***** DOCUMENT SECTION *****

One thing that the left is adamant about is that everyone must stick to its narrative or be destroyed.
That was discovered again this week when a professor at Michigan State University, Stephen Hsu, had to resign as vice president of research and innovation for stepping out of line and going against the “evil police” narrative, The College Fix reported.
Hsu conducted research years ago in which he discovered that the narrative of police routinely hunting and killing black men was unfounded. He performed another study highlighting the differences in race.
A group called the Graduate Employees Union combed through years of his blog posts and then launched a campaign against him to get him fired.
On June 10, GEU used a #ShutDownStem day, which is linked to the Black Lives Matter movement, to demand his ouster.
“Today for #ShutDownAcademia #ShutDownSTEM, the GEU and its coalition partners in the STEM community are calling for the removal of Stephen Hsu as VP of Research and Graduate Studies at [Michigan State University],” it said in a tweet.
“The person responsible for directing MSU research funding is a vocal scientific racist and eugenicist. This is shameful, and it is actively harmful to our research community. #FireStephenHsu,” it said in a lengthy thread.

***** RECORD SET *****

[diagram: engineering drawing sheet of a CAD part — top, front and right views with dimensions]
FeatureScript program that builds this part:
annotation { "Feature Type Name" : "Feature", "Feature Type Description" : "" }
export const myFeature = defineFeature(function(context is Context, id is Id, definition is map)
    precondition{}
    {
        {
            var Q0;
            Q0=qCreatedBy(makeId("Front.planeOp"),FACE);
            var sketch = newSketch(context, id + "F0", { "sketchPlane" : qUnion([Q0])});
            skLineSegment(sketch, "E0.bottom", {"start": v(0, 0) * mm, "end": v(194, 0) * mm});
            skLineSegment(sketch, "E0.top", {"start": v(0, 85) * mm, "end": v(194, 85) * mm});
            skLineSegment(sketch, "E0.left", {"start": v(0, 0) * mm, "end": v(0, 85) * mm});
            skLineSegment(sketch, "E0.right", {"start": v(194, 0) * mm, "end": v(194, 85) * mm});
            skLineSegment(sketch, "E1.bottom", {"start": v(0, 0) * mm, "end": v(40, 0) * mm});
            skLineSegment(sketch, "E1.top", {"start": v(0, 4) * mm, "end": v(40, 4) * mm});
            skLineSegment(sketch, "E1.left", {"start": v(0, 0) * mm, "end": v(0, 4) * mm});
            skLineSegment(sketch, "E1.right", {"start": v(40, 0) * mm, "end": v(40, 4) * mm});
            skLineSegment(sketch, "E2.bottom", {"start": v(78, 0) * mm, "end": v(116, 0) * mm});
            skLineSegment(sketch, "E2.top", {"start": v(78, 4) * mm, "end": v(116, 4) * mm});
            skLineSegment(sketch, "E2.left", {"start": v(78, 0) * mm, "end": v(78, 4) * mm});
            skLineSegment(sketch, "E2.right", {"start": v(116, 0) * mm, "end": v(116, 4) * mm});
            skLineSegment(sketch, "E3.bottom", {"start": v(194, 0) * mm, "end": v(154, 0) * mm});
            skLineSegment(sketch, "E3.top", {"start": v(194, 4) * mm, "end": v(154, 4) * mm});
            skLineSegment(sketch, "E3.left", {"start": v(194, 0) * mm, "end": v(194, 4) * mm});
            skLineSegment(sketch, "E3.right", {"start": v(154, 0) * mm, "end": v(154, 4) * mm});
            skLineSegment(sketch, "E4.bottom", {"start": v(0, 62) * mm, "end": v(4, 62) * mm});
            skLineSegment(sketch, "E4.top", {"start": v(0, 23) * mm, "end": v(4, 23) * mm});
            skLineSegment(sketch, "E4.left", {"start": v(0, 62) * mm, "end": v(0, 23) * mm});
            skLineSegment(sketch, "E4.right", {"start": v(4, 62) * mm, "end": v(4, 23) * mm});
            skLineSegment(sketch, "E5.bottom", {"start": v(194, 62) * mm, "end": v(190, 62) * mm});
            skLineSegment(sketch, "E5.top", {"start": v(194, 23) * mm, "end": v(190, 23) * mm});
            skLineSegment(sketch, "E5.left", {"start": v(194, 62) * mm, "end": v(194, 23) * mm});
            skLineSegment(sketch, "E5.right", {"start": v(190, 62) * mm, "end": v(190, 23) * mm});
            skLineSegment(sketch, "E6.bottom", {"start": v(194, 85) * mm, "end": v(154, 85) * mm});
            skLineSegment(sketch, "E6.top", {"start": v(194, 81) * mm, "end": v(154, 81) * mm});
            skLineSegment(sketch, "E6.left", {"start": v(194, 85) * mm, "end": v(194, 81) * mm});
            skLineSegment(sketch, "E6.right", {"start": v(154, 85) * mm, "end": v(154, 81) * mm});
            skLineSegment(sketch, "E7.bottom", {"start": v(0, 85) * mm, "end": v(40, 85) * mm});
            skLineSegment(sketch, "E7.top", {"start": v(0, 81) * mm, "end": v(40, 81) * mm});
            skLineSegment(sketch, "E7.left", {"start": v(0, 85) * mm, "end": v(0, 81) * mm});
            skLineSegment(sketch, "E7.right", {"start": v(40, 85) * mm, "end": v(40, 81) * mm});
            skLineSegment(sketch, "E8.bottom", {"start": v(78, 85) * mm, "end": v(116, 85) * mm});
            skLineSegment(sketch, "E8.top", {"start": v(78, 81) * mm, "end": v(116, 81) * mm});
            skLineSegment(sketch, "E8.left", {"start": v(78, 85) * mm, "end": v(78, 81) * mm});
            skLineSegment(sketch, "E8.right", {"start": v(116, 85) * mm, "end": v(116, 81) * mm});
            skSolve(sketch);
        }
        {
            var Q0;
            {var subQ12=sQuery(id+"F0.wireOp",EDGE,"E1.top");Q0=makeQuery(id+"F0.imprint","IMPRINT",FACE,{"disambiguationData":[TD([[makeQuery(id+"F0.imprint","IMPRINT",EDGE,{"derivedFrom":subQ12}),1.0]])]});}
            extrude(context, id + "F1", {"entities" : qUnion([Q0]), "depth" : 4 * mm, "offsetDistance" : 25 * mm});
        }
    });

*****

■ TASK GOAL ■
Continue the article about Stephen Hsu's resignation at Michigan State University, starting after its final sentence.

■ RESPONSE BOX ■
Today for #ShutDownAcademia #ShutDownSTEM, the GEU and its coalition partners in the STEM community are calling for the removal of Stephen Hsu as VP of Research and Graduate Studies at @michiganstateu.
— Michigan State GEU (@GradEmpUnion) June 10, 2020
The person responsible for directing MSU research funding is a vocal scientific racist and eugenicist. This is shameful, and it is actively harmful to our research community. #FireStephenHsu
— Michigan State GEU (@GradEmpUnion) June 10, 2020
But the union’s idea of racism is Hsu showing that the race of a police officer has no effect on whether that officer shoots a perpetrator or not.
“We found that the race of the officer doesn’t matter when it comes to predicting whether black or white citizens are shot,” Hsu said in the piece.
“The victory of the Twitter mob will likely have a chilling effect on academic freedom on campus,” Hsu said in an email to The College Fix.
“The GEU alleged that I am a racist because I interviewed MSU Psychology professor Joe Cesario, who studies police shootings,” Hsu said. “But Cesario’s work (along with similar work by others, such as Roland Fryer at Harvard) is essential to understanding deadly force and how to improve policing.”
Hsu was forced to resign as VP but allowed to stay on as a physics professor.
A counter-petition to Hsu’s firing said that having the professor resign would “set a dangerous precedent.”
“To remove Hsu for holding controversial views, or for inquiring about controversial topics, or for simply talking to controversial personalities … would also set a dangerous precedent, inconsistent with the fundamental principles of modern enlightened higher education,” it said.
GEU, of course, had a different stance in its email to The College Fix.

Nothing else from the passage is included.